The “Titanic” director, 71, opened up about the surprising decision during a new episode of “In Depth with Graham Besinger” released on Wednesday.
Cameron, who officially became a New Zealand citizen this past August, began by explaining how he “just really fell in love with” the country and its people when he first visited in 1994.
But it wasn’t until 11 years after he married his fifth and current wife, Suzy Amis, in 2000 – and two years after the release of the first “Avatar” movie in 2009 – that the filmmaker pulled the trigger and purchased a farm in New Zealand.
“When Suzy and I were first getting serious, she said, ‘Fine, no problem.’ She was game,” he shared. “Now, later, we have children, we have a family, we’ve got roots in Malibu and Santa Barbara, that conversation had to be amended slightly, but we did say after ‘Avatar,’ let’s make this happen.”
The “True Lies” director and Amis, 64, share three daughters: Claire, 23, Quinn, 21, and Elizabeth, 18. He also shares a fourth daughter, Josephine, 31, from his relationship with his second wife, Linda Hamilton.
Cameron, his wife and their three kids spent significant time “going back and forth” between the US and New Zealand between 2011 and when the COVID-19 pandemic began in early 2020.
Although he was still working on 2022’s “Avatar: The Way of Water” at the time, he and Amis decided to “make the move as a family” that August because of how New Zealand responded to the pandemic versus the US.
“New Zealand had eliminated the virus completely,” the “Terminator” director, who was born in Canada but moved to California in 1971, told Besinger. “They actually eliminated the virus twice.

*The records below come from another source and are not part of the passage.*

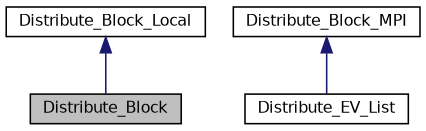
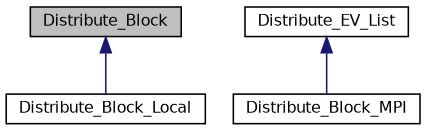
  digraph {
    node [color=black fillcolor=white fontname=Helvetica fontsize=10 shape=record style=filled]
    edge [color=midnightblue dir=back fontname=Helvetica fontsize=10 labelfontname=Helvetica labelfontsize=10 style=solid]
    n1 [fillcolor=grey75 fontcolor=black height=0.2 label=Distribute_Block width=0.4]
    n2 [height=0.2 label=Distribute_Block_Local width=0.4]
    n3 [height=0.2 label=Distribute_Block_MPI width=0.4]
    n4 [height=0.2 label=Distribute_EV_List width=0.4]
-   n2 -> n1
-   n3 -> n4
+   n1 -> n2
+   n4 -> n3
  }
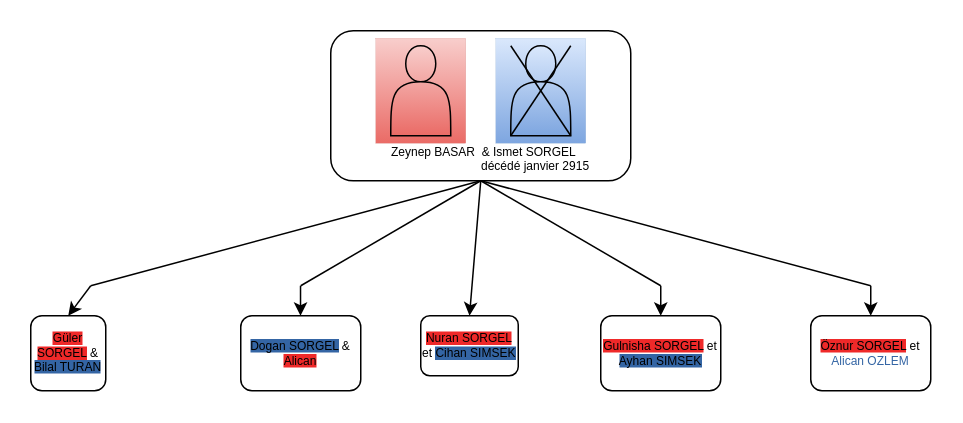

The third time when it showed up in a mutated form, it broke through. But fortunately, they already had a 98% vaccination rate.”
“This is why I love New Zealand,” he continued. “People there are, for the most part, sane as opposed to the United States, where you had a 62% vaccination rate, and that’s going down – going the wrong direction.”
Cameron went on to praise New Zealand’s appreciation for science and suggested that the US would fall apart if another pandemic occurred.
“Where would you rather live?” the Oscar-winning director asked. “A place that actually believes in science and is sane, and where people can work together cohesively to a common goal?”
He continued, “Or a place where everybody’s at each other’s throats, extremely polarized, turning its back on science and basically would be in utter disarray if another pandemic appears?”
After Bensinger argued that the US is a “fantastic place to live” but acknowledged New Zealand’s natural beauty, the “Avatar: Fire and Ash” filmmaker doubled down on his decision to leave one for the other.
“I’m not there for scenery,” he said. “I’m there for the sanity.”
Cameron previously opened up about his preference for New Zealand over the US last year, shortly before he was granted New Zealand citizenship.
“It means a lot. It’s something I’ve worked toward, something I’ve had to sacrifice for,” he told the New Zealand outlet Stuff at the time.
“If you’re going to uproot your family and move somewhere, you have to invest, you have to be part of it, you have to earn standing,” Cameron added. “I just think you’ve got to earn your right to be in a place.”